Key Points
GRADE Strength of Recommendations and Implications
Grade
Implications of strong and conditional (weak)
guideline recommendations
Strong • Patients: Most individuals in this situation would want the
recommended course of action and only a small proportion would not.
• Clinicians: Most individuals should receive the recommended course
of action. Formal decision aids are not likely to be needed to help
individuals make decisions consistent with their values and preferences.
Conditional
(weak)
• Patients: The majority of individuals in this situation would want the
suggested course of action, but many would not.
• Clinicians: Different choices will be appropriate for different patients.
Decision aids may well be useful in helping individuals making decisions
consistent with their values and preferences.
Clinicians should expect to spend more time with patients when
working toward a decision.
Reprinted with permission from Sultan et al. Clin Gastroenterol Hepatol. 2013;11:329–332.

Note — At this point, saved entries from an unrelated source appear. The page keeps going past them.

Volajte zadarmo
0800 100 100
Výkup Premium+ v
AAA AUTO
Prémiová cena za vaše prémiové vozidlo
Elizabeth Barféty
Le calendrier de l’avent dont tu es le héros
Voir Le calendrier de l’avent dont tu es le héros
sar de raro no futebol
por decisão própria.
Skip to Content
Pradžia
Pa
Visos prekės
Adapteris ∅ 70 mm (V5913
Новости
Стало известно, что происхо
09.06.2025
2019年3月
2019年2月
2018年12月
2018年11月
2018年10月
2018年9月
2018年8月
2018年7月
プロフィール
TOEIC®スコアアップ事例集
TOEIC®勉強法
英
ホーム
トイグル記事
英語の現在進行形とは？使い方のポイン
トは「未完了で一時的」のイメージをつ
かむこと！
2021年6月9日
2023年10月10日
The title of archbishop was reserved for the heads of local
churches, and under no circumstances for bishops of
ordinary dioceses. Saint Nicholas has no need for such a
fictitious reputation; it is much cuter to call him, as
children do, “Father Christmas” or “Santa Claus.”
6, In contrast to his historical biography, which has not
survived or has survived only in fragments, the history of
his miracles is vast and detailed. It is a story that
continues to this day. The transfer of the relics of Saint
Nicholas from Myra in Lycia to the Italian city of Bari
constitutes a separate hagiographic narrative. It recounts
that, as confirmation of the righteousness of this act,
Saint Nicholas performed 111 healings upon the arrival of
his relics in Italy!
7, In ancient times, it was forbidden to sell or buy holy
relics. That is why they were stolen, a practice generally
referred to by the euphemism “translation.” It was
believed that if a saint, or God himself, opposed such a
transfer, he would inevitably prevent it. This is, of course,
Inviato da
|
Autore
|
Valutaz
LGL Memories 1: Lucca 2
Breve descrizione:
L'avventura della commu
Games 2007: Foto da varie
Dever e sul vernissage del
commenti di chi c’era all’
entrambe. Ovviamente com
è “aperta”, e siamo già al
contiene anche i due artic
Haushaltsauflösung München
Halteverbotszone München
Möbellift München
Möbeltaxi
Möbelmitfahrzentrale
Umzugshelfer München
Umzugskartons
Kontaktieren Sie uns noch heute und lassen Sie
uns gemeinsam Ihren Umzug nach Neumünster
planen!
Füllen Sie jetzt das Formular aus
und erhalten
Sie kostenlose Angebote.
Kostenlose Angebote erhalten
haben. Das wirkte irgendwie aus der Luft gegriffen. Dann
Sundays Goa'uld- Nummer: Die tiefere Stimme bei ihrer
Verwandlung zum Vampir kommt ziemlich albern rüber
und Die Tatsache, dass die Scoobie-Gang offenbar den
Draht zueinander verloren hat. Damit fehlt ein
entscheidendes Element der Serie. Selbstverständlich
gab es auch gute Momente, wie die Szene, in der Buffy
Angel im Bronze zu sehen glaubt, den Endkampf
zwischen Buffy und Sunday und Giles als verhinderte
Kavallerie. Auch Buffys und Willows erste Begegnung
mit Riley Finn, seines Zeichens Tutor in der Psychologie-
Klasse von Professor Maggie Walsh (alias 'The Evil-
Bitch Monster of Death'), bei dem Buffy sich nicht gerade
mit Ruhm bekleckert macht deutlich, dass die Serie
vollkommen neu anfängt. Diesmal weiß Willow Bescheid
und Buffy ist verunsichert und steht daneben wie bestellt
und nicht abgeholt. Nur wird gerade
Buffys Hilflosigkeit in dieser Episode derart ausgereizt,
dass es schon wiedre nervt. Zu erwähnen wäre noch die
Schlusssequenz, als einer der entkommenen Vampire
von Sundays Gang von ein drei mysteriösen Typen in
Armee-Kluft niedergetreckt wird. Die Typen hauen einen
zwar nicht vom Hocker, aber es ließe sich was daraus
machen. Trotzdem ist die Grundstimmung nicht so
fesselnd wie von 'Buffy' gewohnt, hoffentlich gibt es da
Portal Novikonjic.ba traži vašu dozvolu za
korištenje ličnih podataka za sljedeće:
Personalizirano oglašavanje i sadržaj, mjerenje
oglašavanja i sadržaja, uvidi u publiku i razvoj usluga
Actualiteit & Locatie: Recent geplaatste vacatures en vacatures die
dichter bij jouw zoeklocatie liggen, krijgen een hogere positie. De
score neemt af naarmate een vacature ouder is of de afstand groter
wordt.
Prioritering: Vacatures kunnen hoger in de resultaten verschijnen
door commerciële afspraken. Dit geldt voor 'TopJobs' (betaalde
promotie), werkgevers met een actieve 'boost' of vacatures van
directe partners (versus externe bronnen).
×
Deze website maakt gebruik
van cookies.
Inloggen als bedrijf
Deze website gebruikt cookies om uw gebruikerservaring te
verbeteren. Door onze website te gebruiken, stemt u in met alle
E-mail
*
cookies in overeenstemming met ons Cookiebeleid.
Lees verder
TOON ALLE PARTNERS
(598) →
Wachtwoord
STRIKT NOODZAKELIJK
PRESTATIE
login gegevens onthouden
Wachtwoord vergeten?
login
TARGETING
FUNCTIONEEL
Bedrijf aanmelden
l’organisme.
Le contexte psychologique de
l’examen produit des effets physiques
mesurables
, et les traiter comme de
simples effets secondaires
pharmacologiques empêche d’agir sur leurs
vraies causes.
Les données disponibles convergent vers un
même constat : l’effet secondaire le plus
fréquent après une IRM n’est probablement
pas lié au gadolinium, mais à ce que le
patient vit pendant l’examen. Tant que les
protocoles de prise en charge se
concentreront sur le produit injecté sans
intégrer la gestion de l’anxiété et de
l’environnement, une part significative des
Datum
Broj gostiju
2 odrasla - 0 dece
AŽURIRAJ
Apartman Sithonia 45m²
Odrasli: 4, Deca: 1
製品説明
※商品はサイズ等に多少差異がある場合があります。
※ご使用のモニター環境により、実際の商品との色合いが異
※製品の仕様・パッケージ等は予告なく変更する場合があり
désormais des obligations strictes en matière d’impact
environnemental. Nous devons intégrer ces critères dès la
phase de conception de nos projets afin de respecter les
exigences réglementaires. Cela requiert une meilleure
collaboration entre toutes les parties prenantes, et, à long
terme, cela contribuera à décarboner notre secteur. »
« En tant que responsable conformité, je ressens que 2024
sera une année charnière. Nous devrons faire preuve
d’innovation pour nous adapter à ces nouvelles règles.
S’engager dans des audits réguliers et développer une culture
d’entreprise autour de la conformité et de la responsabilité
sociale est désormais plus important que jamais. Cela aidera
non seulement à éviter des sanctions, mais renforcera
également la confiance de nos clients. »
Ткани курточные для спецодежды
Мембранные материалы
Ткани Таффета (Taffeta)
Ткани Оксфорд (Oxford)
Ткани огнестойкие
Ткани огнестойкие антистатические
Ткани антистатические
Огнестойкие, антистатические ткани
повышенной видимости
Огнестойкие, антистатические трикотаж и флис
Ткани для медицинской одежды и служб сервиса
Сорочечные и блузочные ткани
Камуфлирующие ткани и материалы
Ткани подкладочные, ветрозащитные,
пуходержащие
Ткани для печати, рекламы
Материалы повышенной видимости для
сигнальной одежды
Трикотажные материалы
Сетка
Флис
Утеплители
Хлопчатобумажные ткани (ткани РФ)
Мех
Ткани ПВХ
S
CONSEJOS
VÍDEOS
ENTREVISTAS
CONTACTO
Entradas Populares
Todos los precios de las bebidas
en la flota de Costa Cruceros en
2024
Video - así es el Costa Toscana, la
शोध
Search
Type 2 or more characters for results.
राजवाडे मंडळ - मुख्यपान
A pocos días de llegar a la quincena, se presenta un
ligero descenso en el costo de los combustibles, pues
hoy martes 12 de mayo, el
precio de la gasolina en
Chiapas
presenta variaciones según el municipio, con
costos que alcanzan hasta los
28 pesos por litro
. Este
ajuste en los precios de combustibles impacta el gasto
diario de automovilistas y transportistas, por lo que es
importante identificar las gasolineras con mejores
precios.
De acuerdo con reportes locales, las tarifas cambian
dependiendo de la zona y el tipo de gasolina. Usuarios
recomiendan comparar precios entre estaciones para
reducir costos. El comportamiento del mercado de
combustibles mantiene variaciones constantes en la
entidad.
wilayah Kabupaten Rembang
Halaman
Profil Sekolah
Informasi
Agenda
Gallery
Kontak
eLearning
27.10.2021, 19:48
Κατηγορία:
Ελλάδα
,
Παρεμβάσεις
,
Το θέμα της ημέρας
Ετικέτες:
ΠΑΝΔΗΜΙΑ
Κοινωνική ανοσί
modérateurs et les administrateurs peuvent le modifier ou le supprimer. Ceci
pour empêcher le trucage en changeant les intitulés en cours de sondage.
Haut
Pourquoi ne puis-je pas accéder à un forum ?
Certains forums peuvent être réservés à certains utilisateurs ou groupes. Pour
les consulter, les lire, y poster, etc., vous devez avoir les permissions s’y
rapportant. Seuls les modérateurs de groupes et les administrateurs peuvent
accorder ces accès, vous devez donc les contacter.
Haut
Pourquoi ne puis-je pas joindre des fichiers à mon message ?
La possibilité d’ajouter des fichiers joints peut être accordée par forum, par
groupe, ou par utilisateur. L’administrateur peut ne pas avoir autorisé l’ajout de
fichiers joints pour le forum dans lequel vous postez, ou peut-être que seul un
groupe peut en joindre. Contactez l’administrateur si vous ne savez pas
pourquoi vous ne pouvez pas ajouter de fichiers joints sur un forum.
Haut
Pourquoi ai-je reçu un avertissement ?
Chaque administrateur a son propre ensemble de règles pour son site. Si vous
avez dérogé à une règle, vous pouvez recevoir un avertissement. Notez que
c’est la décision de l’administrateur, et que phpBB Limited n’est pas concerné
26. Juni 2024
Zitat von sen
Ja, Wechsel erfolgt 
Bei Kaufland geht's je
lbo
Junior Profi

➤ Colonoscopy is used widely for colorectal cancer (CRC) screening and
surveillance and the diagnostic evaluation of symptoms and other positive
CRC screening tests.
➤ The success of colonoscopy is linked closely to the adequacy of
preprocedure bowel cleansing.
➤ Up to 20%–25% of all colonoscopies are reported to have an inadequate
bowel preparation. The Multi-Society Task Force sets a new benchmark
that at least 85% of all colonoscopies are rated as adequate on a per-
physician basis.
➤ Adverse consequences of ineffective bowel preparation include lower
adenoma detection rates, longer procedural time, lower cecal intubation
rates, increased electrocautery risk, and shorter intervals between
examinations.
➤ Consequently, the choice of a bowel cleansing regimen should be based on
cleansing efficacy first and patient tolerability second.